/LARA-1

Latent Aspect Rating Analysis on Review Text Data-It aims at analyzing opinions expressed about an entity in an online review at the level of topical aspects to discover each individual reviewer’s latent opinion on each aspect as well as the relative emphasis on different aspects when forming the overall judgment of the entity.

Primary LanguagePythonMIT LicenseMIT

This is a Python implementation of following research paper from Wang et al:

Latent Aspect Rating Analysis on Review Text Data: A Rating Regression Approach by Hongning Wang, Yue Lu, Chengxiang Zhai. The 16th ACM SIGKDD Conference on Knowledge Discovery and Data Mining (KDD'2010), p783-792, 2010.

This implementation uses the previous implementation given by the author (http://www.cs.virginia.edu/~hw5x/Codes/LARA.zip).

Latent Aspect Rating Analysis (LARA) aims at analyzing opinions expressed about an entity in an online review at the level of topical aspects to discover each individual reviewer’s latent opinion on each aspect as well as the relative emphasis on different aspects when forming the overall judgment of the entity. It uses probabilistic rating regression to solve this problem.

Contributors

Organization of the code

There are two classes Sentence and Review each coded in different python files. These act as data containers for a sentence and a single review respectively.

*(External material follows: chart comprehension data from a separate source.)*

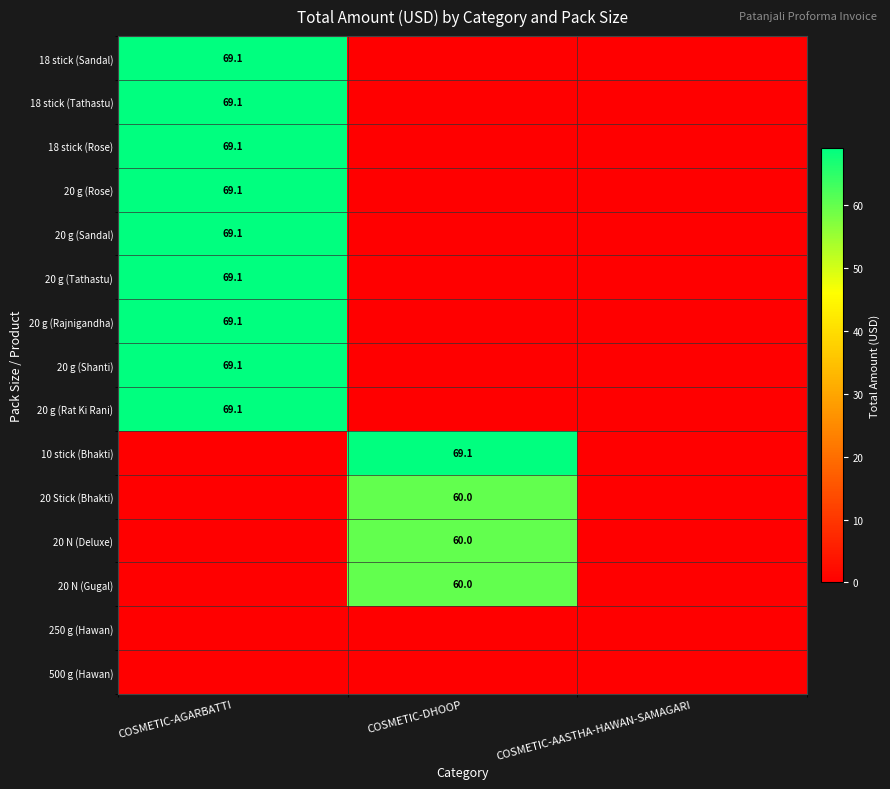

True or false: 20 Stick (Bhakti) has a value of 60.0 at COSMETIC-DHOOP.

True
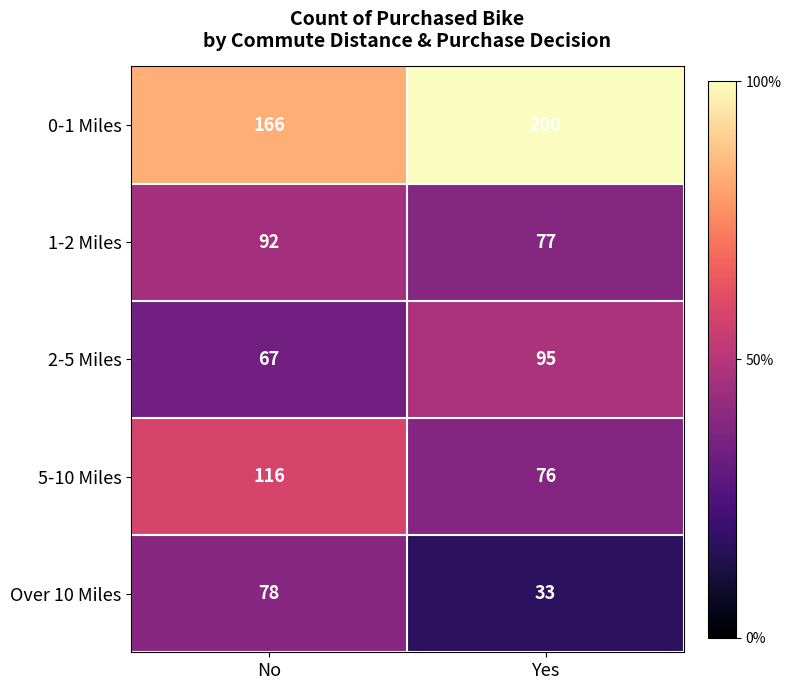

Read the Over 10 Miles value at Yes.

33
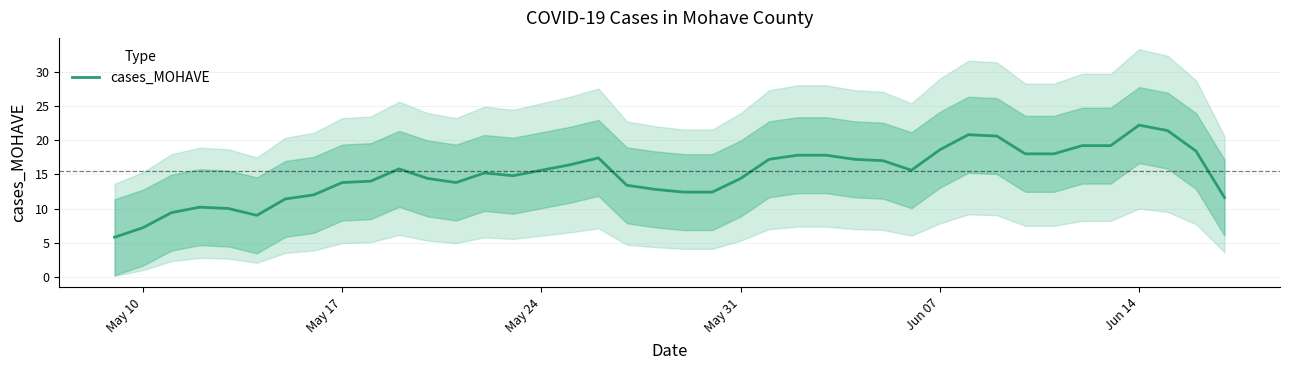

Reading left to right, extract all data points from this chart.

5.8	7.2	9.4	10.2	10.0	9.0	11.4	12.0	13.8	14.0	15.8	14.4	13.8	15.2	14.8	15.6	16.4	17.4	13.4	12.8	12.4	12.4	14.4	17.2	17.8	17.8	17.2	17.0	15.6	18.6	20.8	20.6	18.0	18.0	19.2	19.2	22.2	21.4	18.4	11.6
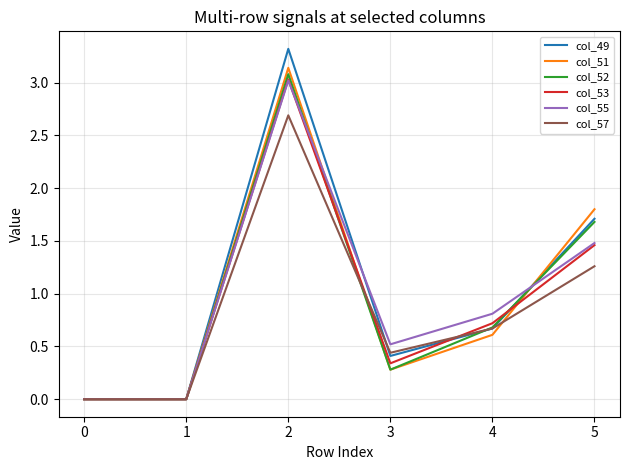

Count the number of data series in this chart.

6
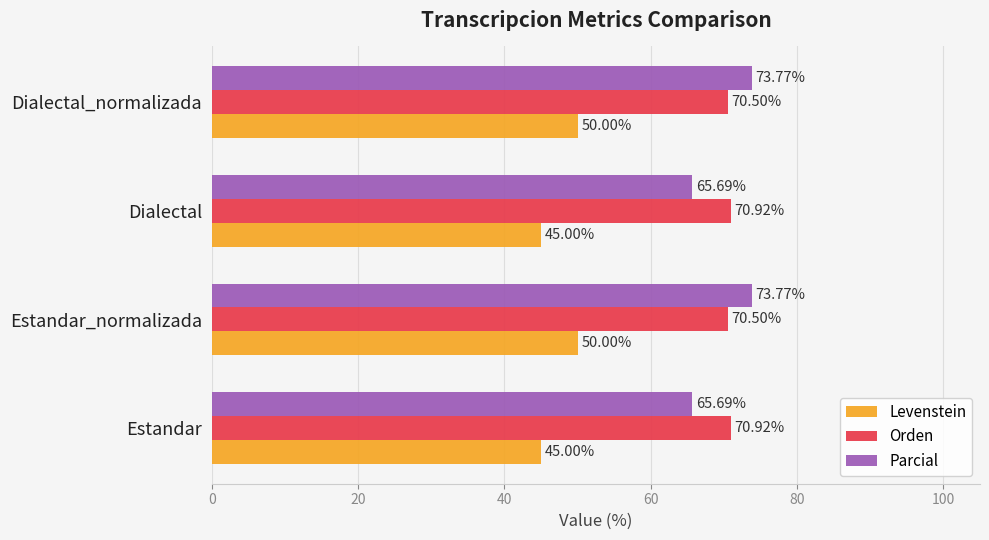

What is the sum of the Parcial values at Estandar_normalizada and Estandar?

139.5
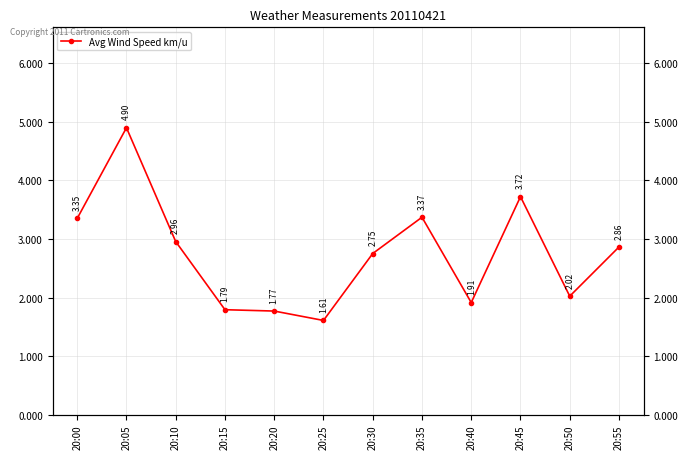

Does the chart have visible grid lines?

Yes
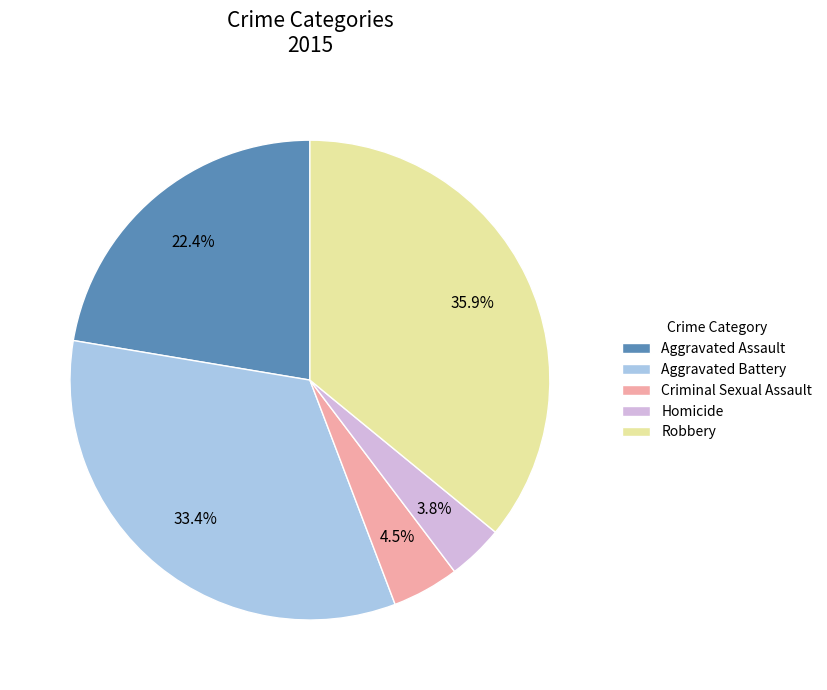

Is it true that Robbery is 36% of the pie?

True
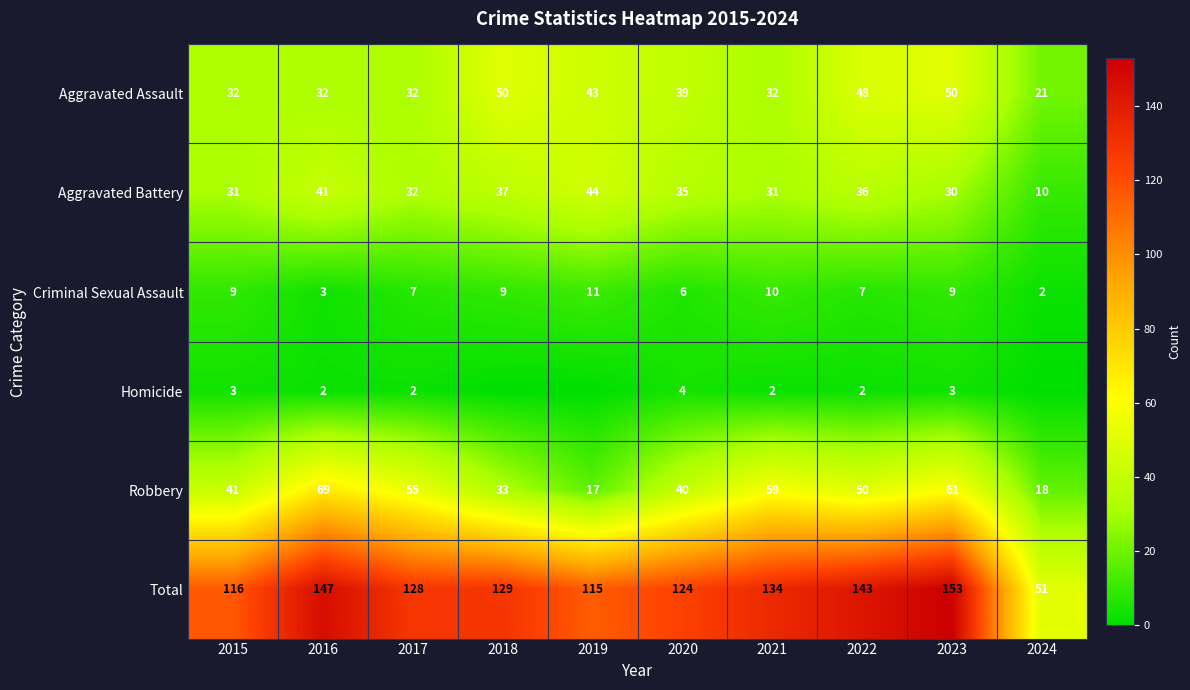

List the labels in order of Robbery value, largest first.

2016, 2023, 2021, 2017, 2022, 2015, 2020, 2018, 2024, 2019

ReadData contains all functions for processing the reviews. BootStrap class contains the bootstrapping algorithm as explained in the paper. LRR class contains the implementation of Rating Regression algorithm as described in the paper.

  • hotelReviews directory is where the review files go (json encoded) - both Training and Testing data
  • settings directory contains the configuration files for the model
  • modelData will contain the files generated by the model

How to run

Have nltk and scipy installed.

python3 main.py

It will print the results on stdout.